Sommaire des recommandations

Nous souhaitons porter trois recommandations principales à l'attention du directeur général des élections (DGE). Il est à noter que certaines de ces recommandations, si elles sont mises en œuvre, pourraient éliminer la nécessité d'en appliquer d'autres. Dans certains cas, la mise en œuvre pourrait nécessiter des changements d'ordre législatif. Nous suggérons au DGE d'évaluer minutieusement chaque recommandation et de tester pleinement toute recommandation qu'il pourrait choisir de mettre en œuvre, le cas échéant. Les recommandations proposées, ainsi que les réactions d'EC à l'égard de celles-ci, se résument comme suit (l'énoncé complet des recommandations est présenté à l'Annexe A du présent rapport).

  1. Moderniser le processus électoral, et plus précisément, automatiser certaines étapes.

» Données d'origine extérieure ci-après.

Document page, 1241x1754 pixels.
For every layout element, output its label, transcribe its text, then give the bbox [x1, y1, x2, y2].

  2. Envisager la possibilité de simplifier les procédures aux bureaux de vote par anticipation et les procédures spéciales.

  3. Envisager des améliorations au programme de formation existant pour s'assurer qu'on consacre suffisamment d'attention et de temps à l'application des procédures spéciales et veiller à ce que les fonctionnaires électoraux comprennent pourquoi et comment ces procédures sont appliquées.